Although this was my first sighting of sheep in the Ajo Range, it made perfect sense they’d be here – much of the range is protected by huge cliffs, affording them the protection they need from predators. Seeing them made my day, a brief bit of serenity before the vegetated hell I’d soon enter.
When I reached the stretch of steep, open rock, I negotiated it ever-so-slowly (can’t afford a mistake here), then turned the rocky rib, crossed the ledge and re-entered hell on earth. The next photo is an attempt to show you my route across the slope and through the vegetation. The yellow line shows the route across the quarter-mile of hell – it drops way down, then up again, and it stops at the notch.
It was no less quick or easy to re-gain the notch, but finally, covered in dirt and scratches, I could look down into the gloom of the canyon below. The drop down from the notch was trickier than I remembered – maybe I was just getting tired. As I re-entered the perpetual shade, I was almost glad to be back in the tangle of growth, because I knew it was all downhill and straightforward from here. Here’s a look back up the canyon – it’s solid bushwhacking all the way up. See the big sugar-loaf rock in the middle of the canyon? My route went to the left of it.
Passing the pelvis, I knew I was almost back at Arch Canyon. Then, in the full light of the afternoon sun, what to my wondering eyes should appear but this spire, towering over the canyon floor. I hadn’t noticed it in the early-morning gloom, so focused was I on the climb up the canyon itself. Sweet Jesus, this thing was outrageous!! If you look carefully part way up the right side, that is a mature saguaro. I estimate that on its left (west) side, this spire towers a minimum of 350 feet from its base, and it could be another 100 feet or more than that. Now there’s a project for all the rock-jocks out there.
Here’s a view from down in the main part of Arch Canyon. It looks east up to the spine of the ridge heading north from Mount Ajo itself.

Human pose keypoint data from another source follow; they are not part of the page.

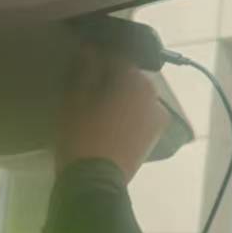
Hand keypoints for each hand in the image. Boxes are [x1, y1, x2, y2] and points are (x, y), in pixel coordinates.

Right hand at [54, 47, 167, 183]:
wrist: (95, 183)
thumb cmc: (81, 136)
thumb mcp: (75, 99)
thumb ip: (85, 70)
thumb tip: (90, 50)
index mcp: (135, 79)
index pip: (117, 56)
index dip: (99, 55)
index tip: (85, 59)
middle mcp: (153, 94)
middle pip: (130, 78)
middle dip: (113, 77)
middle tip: (90, 85)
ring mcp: (157, 117)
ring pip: (136, 97)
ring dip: (121, 97)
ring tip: (99, 106)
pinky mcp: (153, 137)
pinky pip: (139, 116)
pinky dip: (127, 114)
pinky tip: (110, 122)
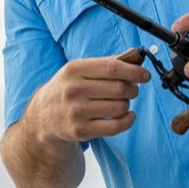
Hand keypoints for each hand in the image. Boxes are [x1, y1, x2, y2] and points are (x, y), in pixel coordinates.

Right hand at [27, 52, 150, 141]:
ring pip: (120, 107)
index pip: (112, 68)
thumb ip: (107, 63)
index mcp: (74, 69)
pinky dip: (128, 120)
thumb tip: (136, 56)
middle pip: (120, 88)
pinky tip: (127, 116)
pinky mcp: (80, 131)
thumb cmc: (67, 88)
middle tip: (132, 90)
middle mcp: (73, 90)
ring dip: (128, 105)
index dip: (134, 71)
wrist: (42, 116)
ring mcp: (76, 112)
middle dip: (133, 89)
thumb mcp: (79, 71)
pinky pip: (115, 126)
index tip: (145, 75)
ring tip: (121, 103)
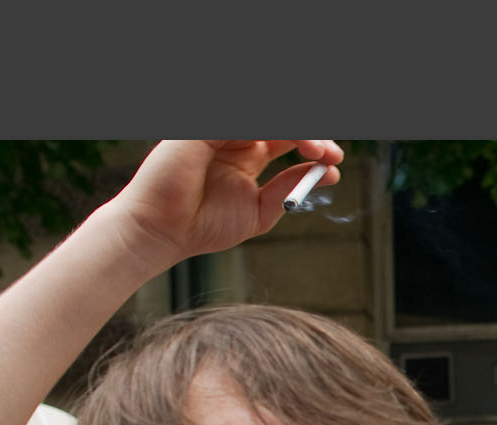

All those crags are over 4,000 feet elevation.
I wound my way back down this main branch of Arch Canyon, sadly littered with the cast-offs of border-crossers, and arrived at the parking area by the picnic site. I changed into cleaner clothes and realized it had taken over nine hours for my little outing. As I write this, two days later, my arms and legs are covered with cuts and bruises (it looks like weasels ripped my flesh) and I ache all over. Peak 4740 is not for the faint of heart. If there’s an easier way up it, I’d like to know.
Here are a few photos of the canyon’s namesake arch, actually a double, seen to advantage from the trailhead.
Two hours later, I was back at my camp in Alamo Canyon, where I met Dave. We started to talk, and when I asked him where he was from, he pointed to his motorcycle. He then explained that he had no house on the hill, no trophy wife and no big retirement account. Rather, for the past 16 years he had traveled around on his bike, camping out and seeing the sights, beholden to no one, and said that if he had to do it all over again, he wouldn’t change a thing. An interesting philosophy, for sure. In my climbing life, I’ve always felt that I’ve got to go for the goals that matter to me, and to do it with gusto. As my favorite wordsmith, Bobby Dylan, says “He not busy being born is busy dying”. Words to live by.
Here’s a bit of an update on the pelvis. I contacted the authorities at Organ Pipe Cactus National Monument, and they went out and examined the site. They were unable to find any other remains in the immediate vicinity. They had no open cases regarding missing people in the area, so the possibility of it being a migrant death is strong. As far as their age, it’s incredibly hard to say and really depends on how long the bones were out in the open, what their environment of original deposition was and what scattering events occurred. Also, the primary management of the case has been turned over to Pima County.